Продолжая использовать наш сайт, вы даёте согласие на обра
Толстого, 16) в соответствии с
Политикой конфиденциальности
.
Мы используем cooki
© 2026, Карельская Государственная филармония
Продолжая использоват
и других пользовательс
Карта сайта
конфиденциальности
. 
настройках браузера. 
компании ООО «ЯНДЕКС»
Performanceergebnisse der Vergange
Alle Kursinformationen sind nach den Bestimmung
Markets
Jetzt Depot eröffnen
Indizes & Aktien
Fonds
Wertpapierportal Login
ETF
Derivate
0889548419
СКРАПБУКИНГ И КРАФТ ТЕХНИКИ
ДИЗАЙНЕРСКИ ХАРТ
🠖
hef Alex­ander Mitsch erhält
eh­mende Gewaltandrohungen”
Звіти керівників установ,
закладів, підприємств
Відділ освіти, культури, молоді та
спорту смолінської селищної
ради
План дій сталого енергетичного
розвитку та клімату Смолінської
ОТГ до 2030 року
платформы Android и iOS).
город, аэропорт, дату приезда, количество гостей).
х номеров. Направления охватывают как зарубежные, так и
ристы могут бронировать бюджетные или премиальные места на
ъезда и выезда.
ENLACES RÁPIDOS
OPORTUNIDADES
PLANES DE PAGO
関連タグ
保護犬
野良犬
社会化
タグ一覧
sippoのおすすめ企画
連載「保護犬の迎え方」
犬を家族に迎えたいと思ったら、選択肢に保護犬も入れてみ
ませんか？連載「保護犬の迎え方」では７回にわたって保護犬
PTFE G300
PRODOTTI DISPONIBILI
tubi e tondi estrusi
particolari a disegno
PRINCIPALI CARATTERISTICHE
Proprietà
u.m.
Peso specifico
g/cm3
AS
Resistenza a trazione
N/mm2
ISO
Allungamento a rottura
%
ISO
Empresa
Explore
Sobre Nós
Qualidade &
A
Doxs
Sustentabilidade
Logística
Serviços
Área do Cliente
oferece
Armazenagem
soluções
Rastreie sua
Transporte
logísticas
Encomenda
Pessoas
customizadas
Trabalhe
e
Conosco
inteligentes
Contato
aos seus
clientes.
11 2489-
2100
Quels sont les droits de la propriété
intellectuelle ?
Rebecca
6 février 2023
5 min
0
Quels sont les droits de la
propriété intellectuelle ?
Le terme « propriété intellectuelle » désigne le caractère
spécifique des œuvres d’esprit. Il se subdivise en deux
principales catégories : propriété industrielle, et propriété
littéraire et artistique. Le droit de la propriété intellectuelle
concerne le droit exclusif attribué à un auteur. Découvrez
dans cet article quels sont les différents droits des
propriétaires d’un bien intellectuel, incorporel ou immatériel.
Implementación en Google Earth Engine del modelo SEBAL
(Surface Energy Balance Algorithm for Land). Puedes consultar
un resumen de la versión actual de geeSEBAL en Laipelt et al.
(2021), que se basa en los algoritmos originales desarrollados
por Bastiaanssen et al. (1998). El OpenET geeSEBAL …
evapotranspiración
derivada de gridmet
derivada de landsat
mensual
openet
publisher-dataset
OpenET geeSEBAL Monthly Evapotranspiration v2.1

____________

What you are asked to do:
Give back every line of the material above word for word, in the same order and with the same line breaks.

Completed task:
Продолжая использовать наш сайт, вы даёте согласие на обра
Толстого, 16) в соответствии с
Политикой конфиденциальности
.
Мы используем cooki
© 2026, Карельская Государственная филармония
Продолжая использоват
и других пользовательс
Карта сайта
конфиденциальности
. 
настройках браузера. 
компании ООО «ЯНДЕКС»
Performanceergebnisse der Vergange
Alle Kursinformationen sind nach den Bestimmung
Markets
Jetzt Depot eröffnen
Indizes & Aktien
Fonds
Wertpapierportal Login
ETF
Derivate
0889548419
СКРАПБУКИНГ И КРАФТ ТЕХНИКИ
ДИЗАЙНЕРСКИ ХАРТ
🠖
hef Alex­ander Mitsch erhält
eh­mende Gewaltandrohungen”
Звіти керівників установ,
закладів, підприємств
Відділ освіти, культури, молоді та
спорту смолінської селищної
ради
План дій сталого енергетичного
розвитку та клімату Смолінської
ОТГ до 2030 року
платформы Android и iOS).
город, аэропорт, дату приезда, количество гостей).
х номеров. Направления охватывают как зарубежные, так и
ристы могут бронировать бюджетные или премиальные места на
ъезда и выезда.
ENLACES RÁPIDOS
OPORTUNIDADES
PLANES DE PAGO
関連タグ
保護犬
野良犬
社会化
タグ一覧
sippoのおすすめ企画
連載「保護犬の迎え方」
犬を家族に迎えたいと思ったら、選択肢に保護犬も入れてみ
ませんか？連載「保護犬の迎え方」では７回にわたって保護犬
PTFE G300
PRODOTTI DISPONIBILI
tubi e tondi estrusi
particolari a disegno
PRINCIPALI CARATTERISTICHE
Proprietà
u.m.
Peso specifico
g/cm3
AS
Resistenza a trazione
N/mm2
ISO
Allungamento a rottura
%
ISO
Empresa
Explore
Sobre Nós
Qualidade &
A
Doxs
Sustentabilidade
Logística
Serviços
Área do Cliente
oferece
Armazenagem
soluções
Rastreie sua
Transporte
logísticas
Encomenda
Pessoas
customizadas
Trabalhe
e
Conosco
inteligentes
Contato
aos seus
clientes.
11 2489-
2100
Quels sont les droits de la propriété
intellectuelle ?
Rebecca
6 février 2023
5 min
0
Quels sont les droits de la
propriété intellectuelle ?
Le terme « propriété intellectuelle » désigne le caractère
spécifique des œuvres d’esprit. Il se subdivise en deux
principales catégories : propriété industrielle, et propriété
littéraire et artistique. Le droit de la propriété intellectuelle
concerne le droit exclusif attribué à un auteur. Découvrez
dans cet article quels sont les différents droits des
propriétaires d’un bien intellectuel, incorporel ou immatériel.
Implementación en Google Earth Engine del modelo SEBAL
(Surface Energy Balance Algorithm for Land). Puedes consultar
un resumen de la versión actual de geeSEBAL en Laipelt et al.
(2021), que se basa en los algoritmos originales desarrollados
por Bastiaanssen et al. (1998). El OpenET geeSEBAL …
evapotranspiración
derivada de gridmet
derivada de landsat
mensual
openet
publisher-dataset
OpenET geeSEBAL Monthly Evapotranspiration v2.1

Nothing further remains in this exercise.